▶ [Activity] Give back only the data from the beginning up to and including the line with "67655 Kaiserslautern", substituting "Kontakt" for "Contact" and keeping everything else the same.

**** Data for this exercise ****

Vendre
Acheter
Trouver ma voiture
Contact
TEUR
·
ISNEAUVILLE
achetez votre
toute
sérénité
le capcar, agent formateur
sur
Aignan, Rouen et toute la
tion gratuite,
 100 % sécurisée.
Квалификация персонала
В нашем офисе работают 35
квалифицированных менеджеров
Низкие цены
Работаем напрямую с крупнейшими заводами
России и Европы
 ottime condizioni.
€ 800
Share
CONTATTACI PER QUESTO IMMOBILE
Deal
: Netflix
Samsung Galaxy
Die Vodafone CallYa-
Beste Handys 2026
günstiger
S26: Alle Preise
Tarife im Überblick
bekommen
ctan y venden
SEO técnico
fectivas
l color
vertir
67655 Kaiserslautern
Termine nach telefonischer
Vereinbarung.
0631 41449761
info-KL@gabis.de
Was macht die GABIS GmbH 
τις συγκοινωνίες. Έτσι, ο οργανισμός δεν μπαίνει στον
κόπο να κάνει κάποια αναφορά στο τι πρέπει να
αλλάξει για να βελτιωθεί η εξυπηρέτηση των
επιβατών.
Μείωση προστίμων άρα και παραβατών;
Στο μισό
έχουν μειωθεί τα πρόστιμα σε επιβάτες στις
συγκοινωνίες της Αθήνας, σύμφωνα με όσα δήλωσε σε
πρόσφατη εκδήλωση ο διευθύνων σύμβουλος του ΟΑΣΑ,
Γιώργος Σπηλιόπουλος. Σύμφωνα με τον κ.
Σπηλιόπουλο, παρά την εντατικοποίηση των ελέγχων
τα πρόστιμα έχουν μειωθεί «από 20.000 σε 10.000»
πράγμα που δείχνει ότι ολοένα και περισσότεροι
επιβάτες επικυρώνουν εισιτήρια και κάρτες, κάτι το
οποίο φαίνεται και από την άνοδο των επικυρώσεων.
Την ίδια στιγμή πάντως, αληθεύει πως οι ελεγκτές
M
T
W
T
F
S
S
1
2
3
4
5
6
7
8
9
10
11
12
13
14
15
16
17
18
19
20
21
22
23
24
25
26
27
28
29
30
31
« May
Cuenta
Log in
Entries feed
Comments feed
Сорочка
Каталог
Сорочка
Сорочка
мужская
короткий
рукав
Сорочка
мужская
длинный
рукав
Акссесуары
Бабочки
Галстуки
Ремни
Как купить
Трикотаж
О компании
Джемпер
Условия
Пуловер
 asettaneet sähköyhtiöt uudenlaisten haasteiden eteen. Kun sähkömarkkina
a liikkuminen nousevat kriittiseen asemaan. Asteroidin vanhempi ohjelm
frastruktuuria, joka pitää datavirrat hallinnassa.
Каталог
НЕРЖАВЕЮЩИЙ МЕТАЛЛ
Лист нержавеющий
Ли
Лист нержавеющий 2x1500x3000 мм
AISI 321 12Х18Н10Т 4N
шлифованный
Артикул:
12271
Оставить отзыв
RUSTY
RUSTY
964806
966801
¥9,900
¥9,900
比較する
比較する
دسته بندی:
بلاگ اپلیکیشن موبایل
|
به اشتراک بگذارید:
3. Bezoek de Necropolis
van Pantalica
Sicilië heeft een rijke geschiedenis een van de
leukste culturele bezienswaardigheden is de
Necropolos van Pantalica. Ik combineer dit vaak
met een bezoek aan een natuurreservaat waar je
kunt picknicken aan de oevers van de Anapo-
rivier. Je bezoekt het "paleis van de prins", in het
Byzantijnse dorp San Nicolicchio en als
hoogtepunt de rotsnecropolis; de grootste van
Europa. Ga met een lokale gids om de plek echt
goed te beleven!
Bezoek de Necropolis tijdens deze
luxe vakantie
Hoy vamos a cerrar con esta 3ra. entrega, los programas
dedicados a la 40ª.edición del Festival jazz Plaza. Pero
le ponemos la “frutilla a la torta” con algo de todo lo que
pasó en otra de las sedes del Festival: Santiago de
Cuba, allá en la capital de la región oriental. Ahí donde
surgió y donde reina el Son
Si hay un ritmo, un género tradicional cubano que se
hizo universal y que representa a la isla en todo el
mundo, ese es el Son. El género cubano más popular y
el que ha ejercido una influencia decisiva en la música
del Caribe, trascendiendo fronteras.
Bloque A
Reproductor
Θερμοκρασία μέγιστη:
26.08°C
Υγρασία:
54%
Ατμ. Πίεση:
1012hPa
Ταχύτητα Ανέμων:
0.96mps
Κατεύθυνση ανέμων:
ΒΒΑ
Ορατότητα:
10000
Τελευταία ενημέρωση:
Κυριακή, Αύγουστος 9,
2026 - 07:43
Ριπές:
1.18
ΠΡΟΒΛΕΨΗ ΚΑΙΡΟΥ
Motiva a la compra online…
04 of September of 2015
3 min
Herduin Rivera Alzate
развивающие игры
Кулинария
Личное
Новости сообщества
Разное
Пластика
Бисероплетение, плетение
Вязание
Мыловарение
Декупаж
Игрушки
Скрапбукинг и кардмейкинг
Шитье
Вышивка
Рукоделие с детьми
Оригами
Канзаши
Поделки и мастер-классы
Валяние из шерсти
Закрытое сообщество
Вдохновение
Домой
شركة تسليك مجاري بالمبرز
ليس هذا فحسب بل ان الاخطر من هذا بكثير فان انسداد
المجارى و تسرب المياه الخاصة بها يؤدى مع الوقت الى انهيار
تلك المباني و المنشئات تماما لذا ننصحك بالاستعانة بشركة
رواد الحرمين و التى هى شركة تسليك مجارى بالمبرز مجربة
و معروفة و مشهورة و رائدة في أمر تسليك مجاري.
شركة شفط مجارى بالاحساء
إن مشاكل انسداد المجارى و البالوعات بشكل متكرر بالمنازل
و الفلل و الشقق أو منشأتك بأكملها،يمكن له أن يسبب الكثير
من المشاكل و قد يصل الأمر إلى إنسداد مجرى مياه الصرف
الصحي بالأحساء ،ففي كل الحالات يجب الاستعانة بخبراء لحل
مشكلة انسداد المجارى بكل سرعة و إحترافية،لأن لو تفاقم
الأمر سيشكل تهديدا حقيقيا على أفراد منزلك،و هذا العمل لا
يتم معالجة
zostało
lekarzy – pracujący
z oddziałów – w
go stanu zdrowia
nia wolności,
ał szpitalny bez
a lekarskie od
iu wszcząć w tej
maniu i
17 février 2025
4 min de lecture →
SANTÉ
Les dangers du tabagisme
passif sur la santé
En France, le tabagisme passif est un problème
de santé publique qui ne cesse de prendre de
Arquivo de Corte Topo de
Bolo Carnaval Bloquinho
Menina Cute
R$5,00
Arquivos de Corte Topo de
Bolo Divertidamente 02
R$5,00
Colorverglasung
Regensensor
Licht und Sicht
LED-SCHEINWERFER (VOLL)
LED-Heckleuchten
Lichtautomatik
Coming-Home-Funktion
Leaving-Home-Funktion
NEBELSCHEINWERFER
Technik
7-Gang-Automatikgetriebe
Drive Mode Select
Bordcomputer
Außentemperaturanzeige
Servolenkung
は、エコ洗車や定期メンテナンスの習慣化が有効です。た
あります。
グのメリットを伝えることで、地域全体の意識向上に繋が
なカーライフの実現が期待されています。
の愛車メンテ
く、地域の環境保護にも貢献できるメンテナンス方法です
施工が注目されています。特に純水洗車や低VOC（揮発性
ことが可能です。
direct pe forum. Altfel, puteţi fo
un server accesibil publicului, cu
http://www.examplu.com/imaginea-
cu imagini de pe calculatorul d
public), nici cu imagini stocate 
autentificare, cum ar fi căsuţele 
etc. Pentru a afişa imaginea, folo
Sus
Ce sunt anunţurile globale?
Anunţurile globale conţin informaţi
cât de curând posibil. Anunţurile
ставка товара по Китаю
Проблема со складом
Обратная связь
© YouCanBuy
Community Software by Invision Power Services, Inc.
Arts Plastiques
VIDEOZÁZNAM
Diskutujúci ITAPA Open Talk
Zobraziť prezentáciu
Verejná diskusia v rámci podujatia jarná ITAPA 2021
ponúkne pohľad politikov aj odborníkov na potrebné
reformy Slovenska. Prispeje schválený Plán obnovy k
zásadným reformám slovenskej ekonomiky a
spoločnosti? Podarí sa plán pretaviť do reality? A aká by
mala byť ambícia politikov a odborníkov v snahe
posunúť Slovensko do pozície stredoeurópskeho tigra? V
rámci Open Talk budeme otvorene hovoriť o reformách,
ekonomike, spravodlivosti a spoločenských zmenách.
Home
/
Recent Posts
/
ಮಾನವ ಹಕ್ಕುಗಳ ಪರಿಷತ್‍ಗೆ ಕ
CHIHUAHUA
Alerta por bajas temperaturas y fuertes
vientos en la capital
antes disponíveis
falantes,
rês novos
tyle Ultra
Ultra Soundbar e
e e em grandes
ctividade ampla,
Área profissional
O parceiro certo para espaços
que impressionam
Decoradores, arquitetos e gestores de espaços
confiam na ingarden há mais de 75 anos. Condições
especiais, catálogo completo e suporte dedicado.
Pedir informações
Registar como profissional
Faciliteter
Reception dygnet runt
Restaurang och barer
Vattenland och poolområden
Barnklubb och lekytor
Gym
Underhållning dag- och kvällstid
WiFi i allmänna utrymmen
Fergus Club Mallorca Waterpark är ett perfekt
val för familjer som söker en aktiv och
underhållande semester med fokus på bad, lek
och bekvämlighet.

****

▶ [Solution]
Vendre
Acheter
Trouver ma voiture
Kontakt
TEUR
·
ISNEAUVILLE
achetez votre
toute
sérénité
le capcar, agent formateur
sur
Aignan, Rouen et toute la
tion gratuite,
 100 % sécurisée.
Квалификация персонала
В нашем офисе работают 35
квалифицированных менеджеров
Низкие цены
Работаем напрямую с крупнейшими заводами
России и Европы
 ottime condizioni.
€ 800
Share
CONTATTACI PER QUESTO IMMOBILE
Deal
: Netflix
Samsung Galaxy
Die Vodafone CallYa-
Beste Handys 2026
günstiger
S26: Alle Preise
Tarife im Überblick
bekommen
ctan y venden
SEO técnico
fectivas
l color
vertir
67655 Kaiserslautern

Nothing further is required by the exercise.